This week saw the release of the official figures on the impact of the Russian imports ban, and they make for grim reading. The sharpest drops in EU value are fruit, vegetables, and dairy products; cheese is down 19.4%, with butter faring slightly better at 9.5%.
It’s another blow to dairy farmers, as if the need for last month’s special hearing on prospects for the dairy sector didn’t already show that shady practices and difficult market conditions aren’t confined to Scotland.
Published in the Caithness Courier 11 February 2015
Overproduction is causing an imbalance between supply and demand; while the milk market’s global demand is rising 2% per year, production is rocketing ahead with an increase of 5% a year. But the Commission won’t reconsider its decision to eliminate quotas and is instead pinning its hopes on increased demand in East Asia, with the Medium Term Outlook for dairy farmers predicting profitable, stable prices from 2016.
Bear in mind that, of three significant price drops in the past six years, the most recent was due to slowing world demand, and you can see why I’m suspicious of such blind optimism.
I covered supply-chain bullying in my last column but it’s worth mentioning the commonplace ‘pay to stay’ and retrospective discounting again in the context of First Milk’s recent decision to give themselves an interest-free loan in January, when they told farmers to expect a two-week delay in payments. But what’s the alternative? If First Milk goes bust, all those farmers lose their buyer.
Voluntary measures are not enough. The NFUS has tried for years to get the milk industry to accept a formula for fair milk prices relating to market conditions but the loss-leader war between supermarkets has blown this to pieces.
So we turn to the Milk Package, which states Member States have the right to make written contracts between farmers and processors compulsory, of minimum duration, and with fixed prices. In the UK, around 85% of dairy farmers have signed up to the Voluntary Dairy Code, which allows farmers to leave a contract on three months’ notice. But the dairy code only applies to producers and processors, not retailers, and doesn’t cover prices. Only 3% of milk producers are direct suppliers to retailers, so the Groceries Code Adjudicator doesn’t have much sway either.
But, to me, the more interesting part concerns the Producer Organisations.
Producer Organisations (POs) must now be formally recognised by Member States for the planning of production and coordination of supply. In addition to this, POs can negotiate collectively for contract terms, including price. In France, almost 90% of the annual marketable volume of recognised POs is negotiated collectively.
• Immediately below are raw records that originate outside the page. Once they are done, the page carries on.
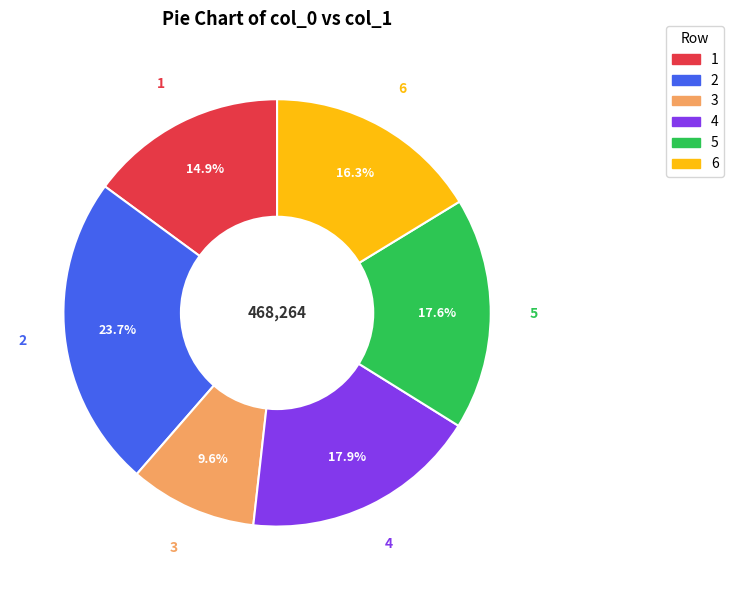

What is the ratio of the value at 5 to the value at 6?

1.1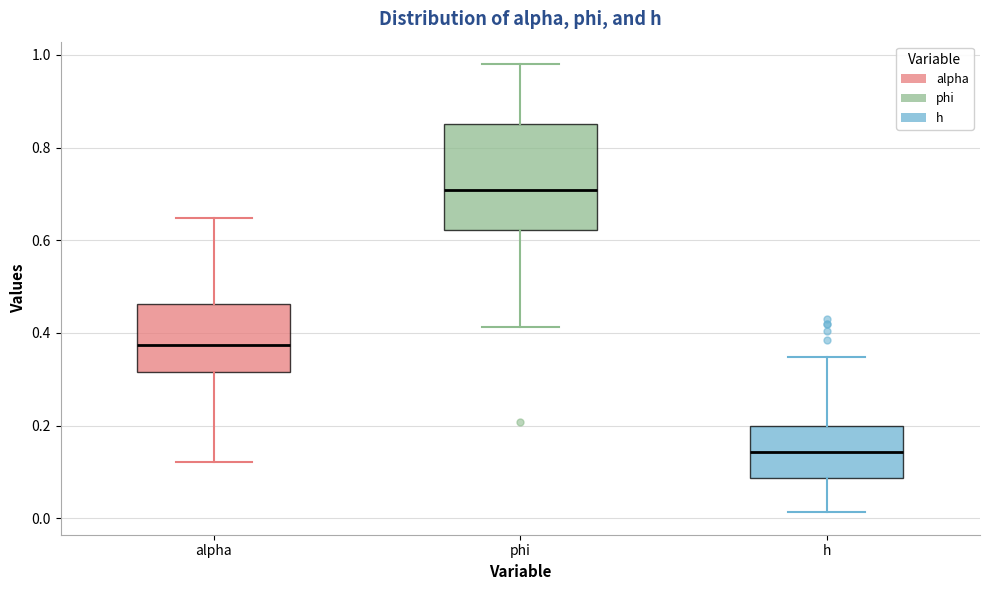

Reading left to right, read every box against the y-axis: the position of its median line, the range the box covers, and the ends of its whiskers. The values are not printed on the chart, so give them approximately, as read against the axis.

alpha: median 0.38, box 0.32 to 0.46, whiskers 0.12 to 0.64
phi: median 0.70, box 0.62 to 0.86, whiskers 0.42 to 0.98
h: median 0.14, box 0.08 to 0.20, whiskers 0.02 to 0.34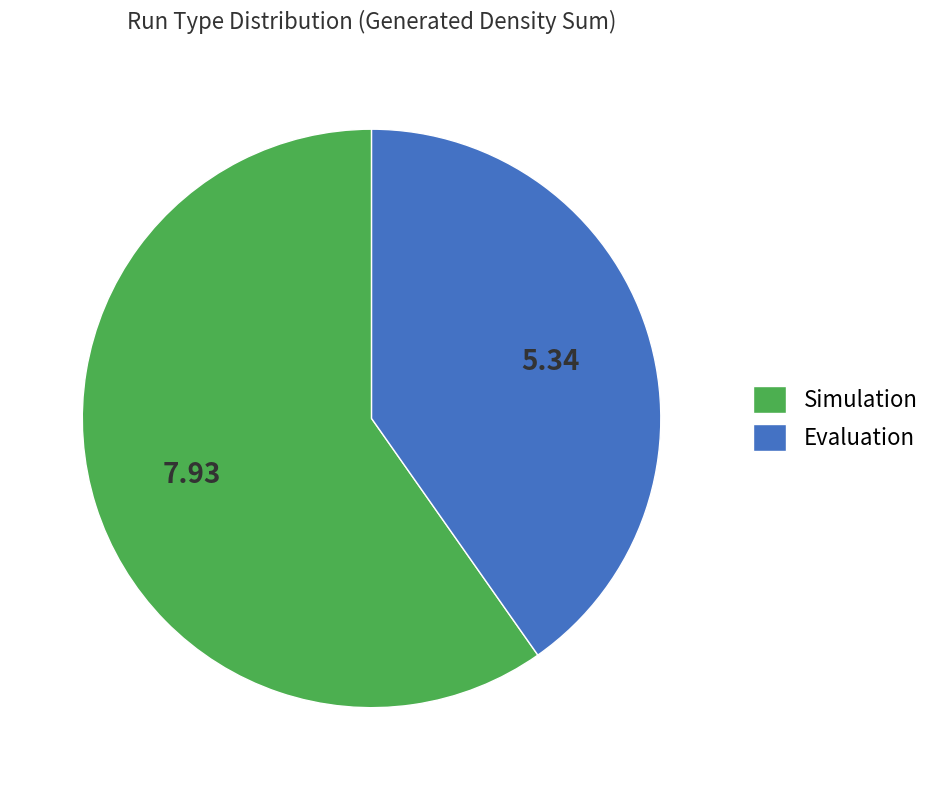

Does Simulation account for over 50% of the chart?

Yes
Farmers have traditionally eschewed collective action but attitudes have to change in this world of the modern supply chain and the retail juggernauts.
Formed by the producers, the PO would optimise production costs, stabilise producer prices, and respond faster to changes in the market. One example that springs to mind is Fresh Growers Ltd, best known as the PO that brought Chantenay carrots back to the UK and which now supplies over 90% of the domestic Chantenay market. By working together, they managed to access markets that would have been unavailable to individual producers.
No farmer should be paid less than the cost of production, and if collective action is our best option, then let’s go for it.